At the former Ilva, the use of a technopolymer cuts emissions by 30%

An agreement that cuts emissions

Thanks to an agreement between Iren and Acciaierie d’Italia, CO2 emissions from the Taranto (former Ilva) plant are cut by 30%.

This is possible thanks to Bluair, a technopolymer developed from the mechanical processing of plastic waste that enables the partial replacement of coal dust in the steelworks’ blast furnaces. This material, which is still little known, is produced in Iren’s plants in San Giorgio di Nogaro (Udine), Rovigo and soon in the one under construction in Scarlino (Grosseto).

“Bluair is a virtuous example of innovation applied to the circular economy, a win-win model that on the one hand enhances the value of waste that would otherwise be destined for the landfill,and on the other makes other production chains that are fundamental for the country’s economy more sustainable,” commented Luca Dal Fabbro, chairman of Iren, adding that “our business plan to 2030 envisages strong growth in businesses dedicated to the circular economy, and Bluair technology is one of our most innovative assets that allow us to position ourselves among the Italian leaders in the energy transition.

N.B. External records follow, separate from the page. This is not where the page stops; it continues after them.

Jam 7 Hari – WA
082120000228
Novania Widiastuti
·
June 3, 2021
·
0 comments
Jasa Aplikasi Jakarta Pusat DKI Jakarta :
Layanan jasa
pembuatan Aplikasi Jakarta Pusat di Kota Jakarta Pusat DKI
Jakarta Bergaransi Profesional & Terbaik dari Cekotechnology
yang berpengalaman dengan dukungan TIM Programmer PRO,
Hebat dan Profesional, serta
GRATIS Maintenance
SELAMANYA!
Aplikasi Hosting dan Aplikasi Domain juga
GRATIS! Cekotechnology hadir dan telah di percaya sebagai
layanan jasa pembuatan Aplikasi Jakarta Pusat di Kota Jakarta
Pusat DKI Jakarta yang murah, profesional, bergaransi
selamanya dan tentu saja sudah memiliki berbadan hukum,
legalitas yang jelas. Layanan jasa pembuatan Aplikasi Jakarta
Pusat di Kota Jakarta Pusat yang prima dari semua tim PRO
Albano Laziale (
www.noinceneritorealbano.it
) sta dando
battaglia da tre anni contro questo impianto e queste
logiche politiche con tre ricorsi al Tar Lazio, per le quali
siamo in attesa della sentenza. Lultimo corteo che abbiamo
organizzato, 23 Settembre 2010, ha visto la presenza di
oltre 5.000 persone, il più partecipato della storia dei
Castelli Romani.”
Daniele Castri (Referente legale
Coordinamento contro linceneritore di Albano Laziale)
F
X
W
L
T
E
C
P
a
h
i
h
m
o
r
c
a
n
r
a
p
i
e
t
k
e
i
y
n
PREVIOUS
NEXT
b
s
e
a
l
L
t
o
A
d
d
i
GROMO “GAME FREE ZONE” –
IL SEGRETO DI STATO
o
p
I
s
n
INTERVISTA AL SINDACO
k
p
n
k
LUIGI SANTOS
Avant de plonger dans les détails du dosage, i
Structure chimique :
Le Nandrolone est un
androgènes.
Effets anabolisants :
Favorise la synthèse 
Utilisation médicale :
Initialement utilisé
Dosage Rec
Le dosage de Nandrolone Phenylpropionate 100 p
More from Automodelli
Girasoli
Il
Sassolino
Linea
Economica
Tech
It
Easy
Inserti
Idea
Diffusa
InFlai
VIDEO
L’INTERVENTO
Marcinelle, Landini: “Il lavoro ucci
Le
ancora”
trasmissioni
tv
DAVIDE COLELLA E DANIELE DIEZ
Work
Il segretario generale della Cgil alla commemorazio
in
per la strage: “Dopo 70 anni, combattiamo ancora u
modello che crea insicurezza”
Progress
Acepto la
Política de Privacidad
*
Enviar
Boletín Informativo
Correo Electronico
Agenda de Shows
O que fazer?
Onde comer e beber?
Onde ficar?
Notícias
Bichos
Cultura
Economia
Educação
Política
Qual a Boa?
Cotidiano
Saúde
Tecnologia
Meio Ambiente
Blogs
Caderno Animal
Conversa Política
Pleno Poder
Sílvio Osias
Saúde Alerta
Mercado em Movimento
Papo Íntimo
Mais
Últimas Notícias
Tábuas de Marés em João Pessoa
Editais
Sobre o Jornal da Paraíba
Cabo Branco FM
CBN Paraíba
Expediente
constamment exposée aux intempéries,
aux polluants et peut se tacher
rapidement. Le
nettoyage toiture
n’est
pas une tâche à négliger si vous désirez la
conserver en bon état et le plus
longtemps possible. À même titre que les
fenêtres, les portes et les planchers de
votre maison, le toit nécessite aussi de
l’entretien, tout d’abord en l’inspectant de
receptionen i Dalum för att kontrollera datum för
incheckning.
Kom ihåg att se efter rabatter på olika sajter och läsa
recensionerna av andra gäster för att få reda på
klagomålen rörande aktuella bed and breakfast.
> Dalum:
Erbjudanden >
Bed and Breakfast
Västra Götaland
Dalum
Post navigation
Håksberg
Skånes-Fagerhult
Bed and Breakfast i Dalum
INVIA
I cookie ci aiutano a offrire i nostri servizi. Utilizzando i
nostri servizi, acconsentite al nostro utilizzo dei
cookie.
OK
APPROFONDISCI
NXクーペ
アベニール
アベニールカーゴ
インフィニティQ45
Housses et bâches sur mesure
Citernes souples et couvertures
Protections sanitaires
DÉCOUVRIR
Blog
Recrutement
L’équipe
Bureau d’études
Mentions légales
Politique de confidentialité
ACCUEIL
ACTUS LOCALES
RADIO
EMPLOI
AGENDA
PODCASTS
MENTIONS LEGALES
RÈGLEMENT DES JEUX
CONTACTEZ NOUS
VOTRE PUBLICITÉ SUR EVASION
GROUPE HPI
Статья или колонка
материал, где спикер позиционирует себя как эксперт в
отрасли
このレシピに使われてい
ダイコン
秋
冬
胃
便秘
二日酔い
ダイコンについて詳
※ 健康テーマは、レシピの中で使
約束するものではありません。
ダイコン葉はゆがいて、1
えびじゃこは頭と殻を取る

A recycled material that makes a difference

Bluair is one of the technologies patented by I.Blu, a company acquired by Iren, already a member of IPPR and certified Plastic Second Life.

It is in fact a circular raw material, produced through a mechanical recycling process from plastics that currently cannot be recovered in any other way: multilayer waste, i.e. made from different polymers that cannot be separated.

Thanks to its characteristics, Bluair stands out as a multifunctional material: in fact, it enables the growth of plastic packaging waste recycling and the drastic cut of CO2 emissions at the same time. Senza contare la riduzione della dipendenza europea dai Paesi extra Ue per le importazioni di carbone.


Bluair has already been used in large European steel mills for over ten years thanks to a partnership with Corepla, the Italian consortium for the recovery and recycling of plastic packaging. Currently, 50% of the Bluair produced is exported to major steel mills in Spain, Germany and Austria, but there is still potential for growth both in Italy and abroad.